Alors que les analyses vont bon train sur les répercussions géostratégiques liées aux risques de régionalisations ou  d’internationalisation du conflit syrien, à l’intérieur du pays les affrontements semblent hélas prendre une orientation de plus en plus confessionnelle. En témoignent notamment les exactions répétées à l’encontre des Arméniens (chrétiens), qui ont pourtant déclaré leur neutralité dans cette guerre. Le 30 octobre, sept membres de cette communauté ont été enlevés près d’Alep. La veille, son église était bombardée tandis que les quartiers arméniens subissent depuis une semaine des tirs nourris. Des milliers de familles ont été contraintes à fuir leur foyer attaqué. Depuis le début de l’année, 3000 personnes ont dû demander l’asile en Arménie.

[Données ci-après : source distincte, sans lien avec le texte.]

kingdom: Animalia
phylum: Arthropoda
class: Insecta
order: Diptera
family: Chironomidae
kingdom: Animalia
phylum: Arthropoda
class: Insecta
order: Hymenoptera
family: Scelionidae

Cette situation est d’autant plus révoltante qu’elle résulte d’une série d’agressions dont il faut bien constater, et regretter, qu’elles émanent de forces censées renverser un pouvoir dictatorial au nom d’un idéal de liberté.  Les méthodes et le ciblage à caractère confessionnel et anti-civil de leurs actions ne préfigurent en rien la noblesse de leurs buts proclamés. S’agit-il pour ces groupes plus ou moins incontrôlés qui se situent dans la mouvance de l’Armée syrienne libre de faire payer aux minorités qui refusent de s’impliquer dans cette guerre leurs propres souffrances, celles infligées par le régime Assad ? Visent-ils cyniquement à prendre ces communautés en otage ? Ces exactions trahissent-elles la chienlit qui prévaut dans les rangs de l’opposition et l’impuissance du commandement de l’armée libre à imposer son autorité sur tous ceux qui combattent  sous sa bannière ? Dans tous les cas, sa gestion de ces événements dramatiques sème le trouble et engendre des résultats consternants. Le XXe siècle a été trop riche en justes luttes dévoyées pour qu’on soit dupe de tout laxisme à l’égard des comportements criminels. À plus forte raison dans le contexte délétère d’éradication des ultimes poches non musulmanes de la région.

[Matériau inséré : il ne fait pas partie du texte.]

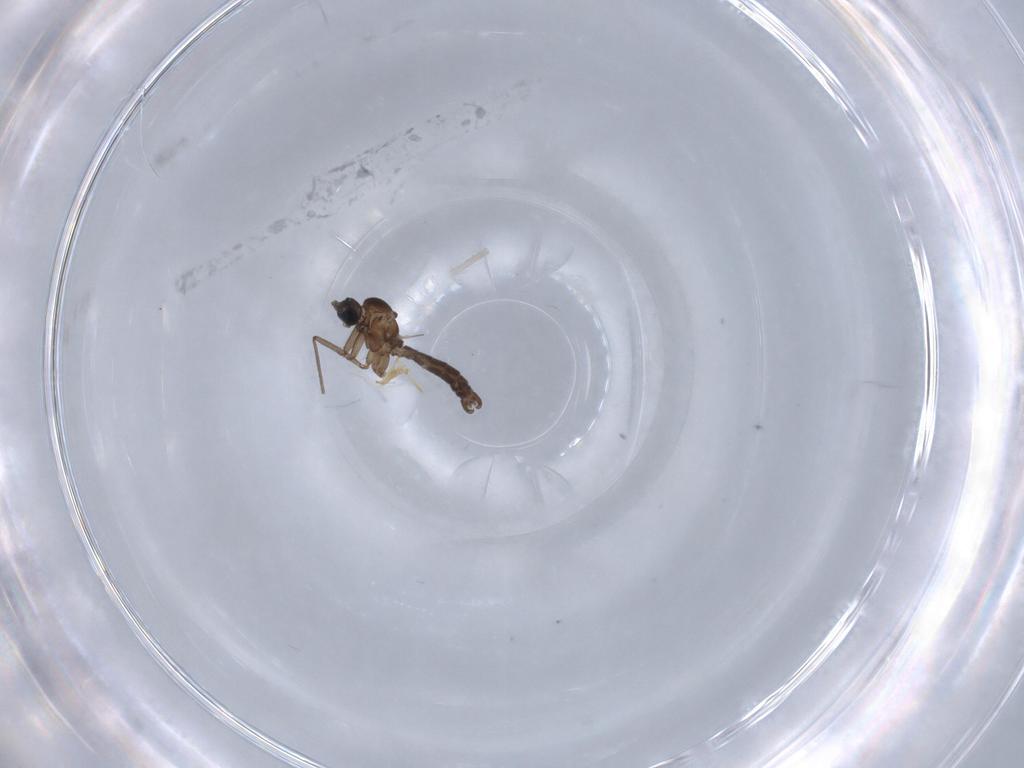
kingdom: Animalia
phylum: Arthropoda
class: Insecta
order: Diptera
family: Sciaridae
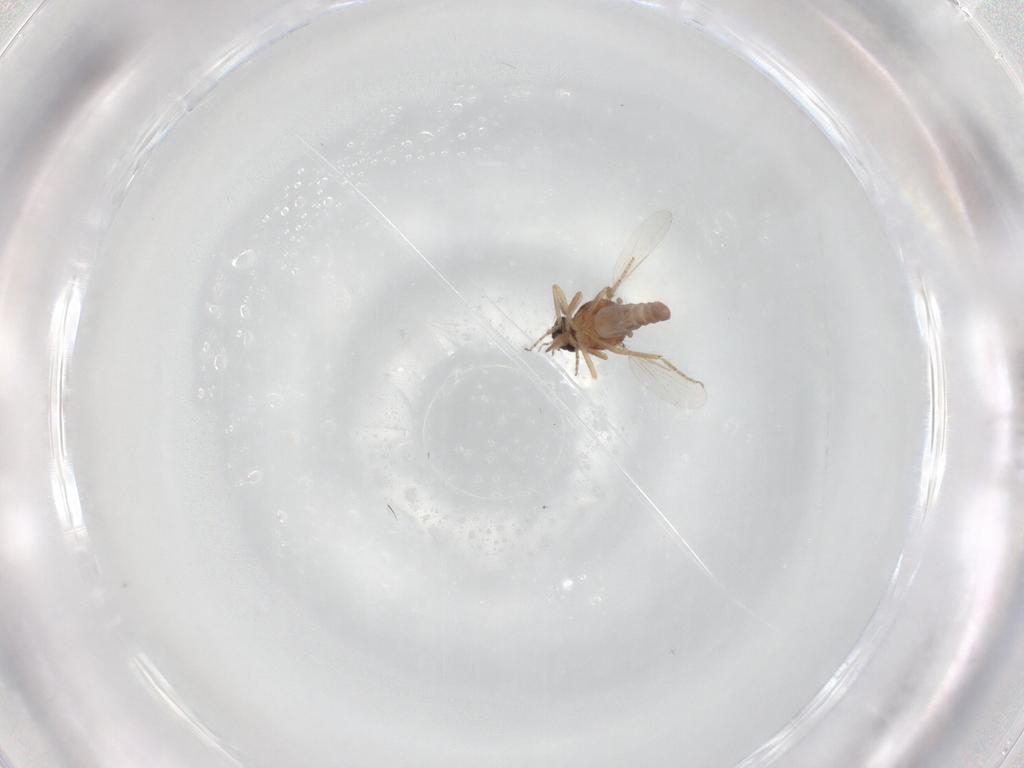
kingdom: Animalia
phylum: Arthropoda
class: Insecta
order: Diptera
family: Ceratopogonidae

La communauté arménienne, forte de 80 000 âmes, a proclamé sa neutralité dans ce conflit.  Elle se refuse à faire couler le sang de ces Syriens qui, toutes obédiences confondues, leur ont ouvert les portes de leur pays au lendemain du génocide de 1915. Cette option n’est pas un non-choix. Il s’agit d’un engagement pacifiste.  Doit-il fatalement entraîner des représailles ?

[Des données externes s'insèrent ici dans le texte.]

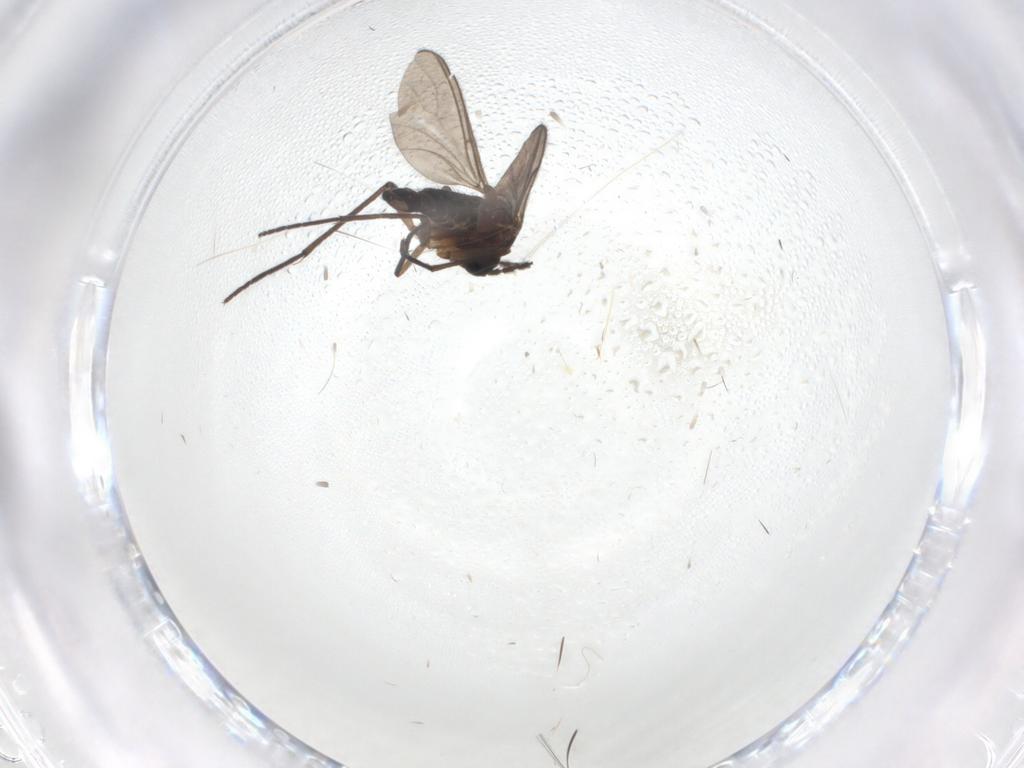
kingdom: Animalia
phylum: Arthropoda
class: Insecta
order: Diptera
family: Sciaridae
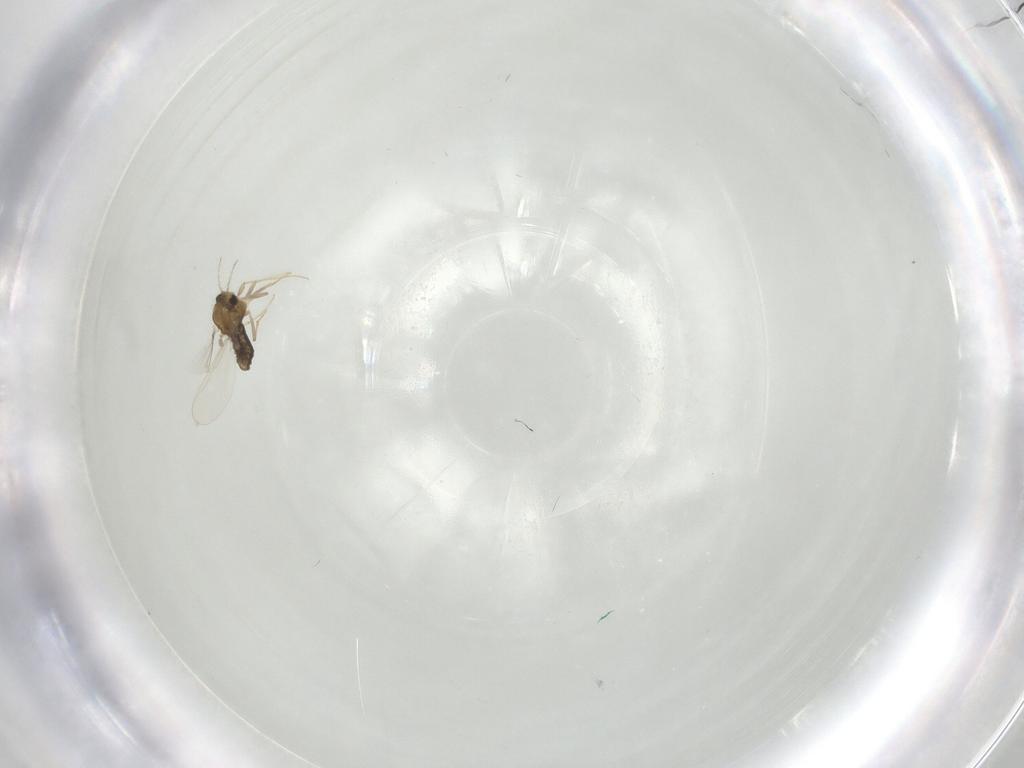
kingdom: Animalia
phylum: Arthropoda
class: Insecta
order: Diptera
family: Chironomidae
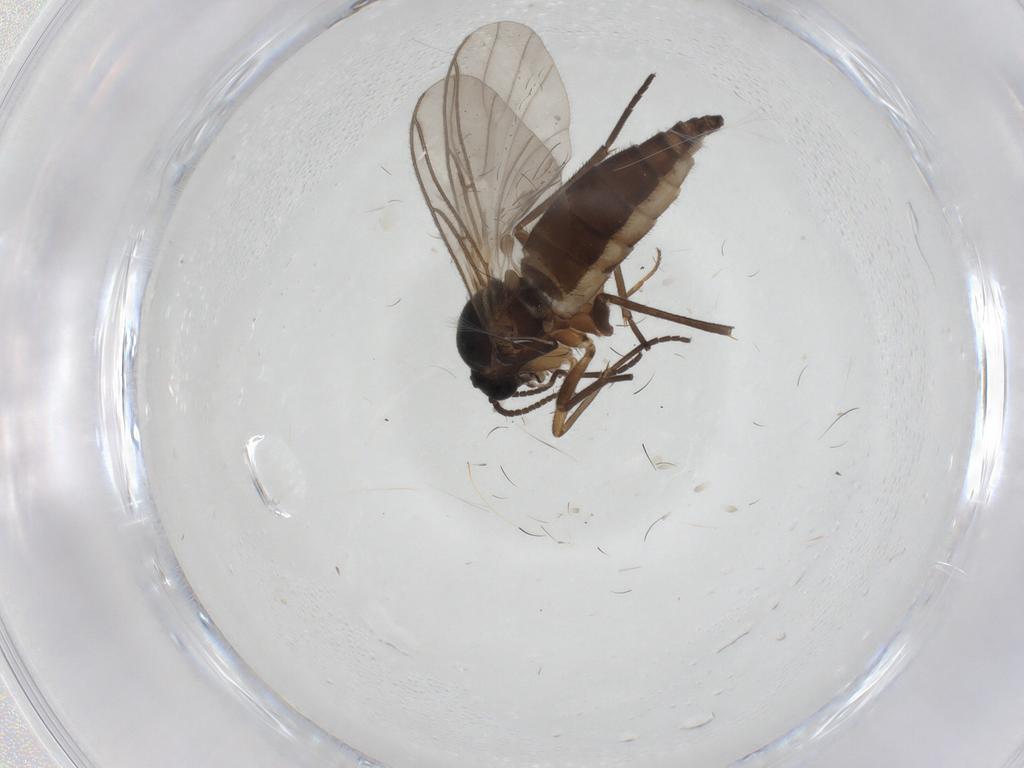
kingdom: Animalia
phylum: Arthropoda
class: Insecta
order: Diptera
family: Sciaridae
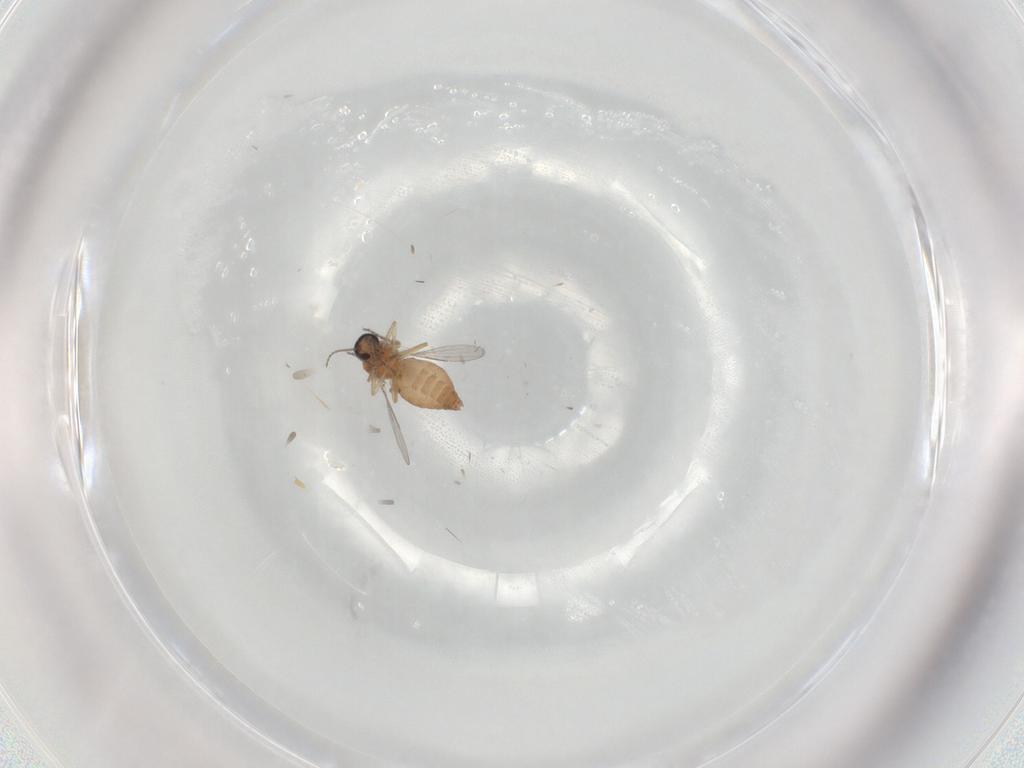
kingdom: Animalia
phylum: Arthropoda
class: Insecta
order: Diptera
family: Ceratopogonidae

Le commandement de l’Armée syrienne libre se doit en tout cas de prendre ses responsabilités face à cette situation s’il ne veut pas faire le lit du régime Assad qui se targue quant à lui de garantir la laïcité et de protéger les minorités. Il en va de la réputation démocratique de l’opposition, des espoirs émancipateurs qu’elle est censée incarner. Mais cette obligation morale vaut également pour les puissances occidentales qui lui apportent leur soutien au nom de la défense des droits de l’homme. La voix de la France tirerait avantage à s’éclaircir et à se renforcer si elle ambitionne d’atteindre à plus de justesse et d’efficacité dans ce domaine. A cet égard ses positionnements envers Assad ne perdraient rien de leur légitimité à s’accompagner d’une politique d’endiguement des persécutions commises par l’autre camp. A moins de considérer que l’instauration de la démocratie passe par l’élimination des minorités non musulmanes.  Selon les bonnes vieilles méthodes du fameux « modèle turc », très en vogue actuellement. Tout un programme.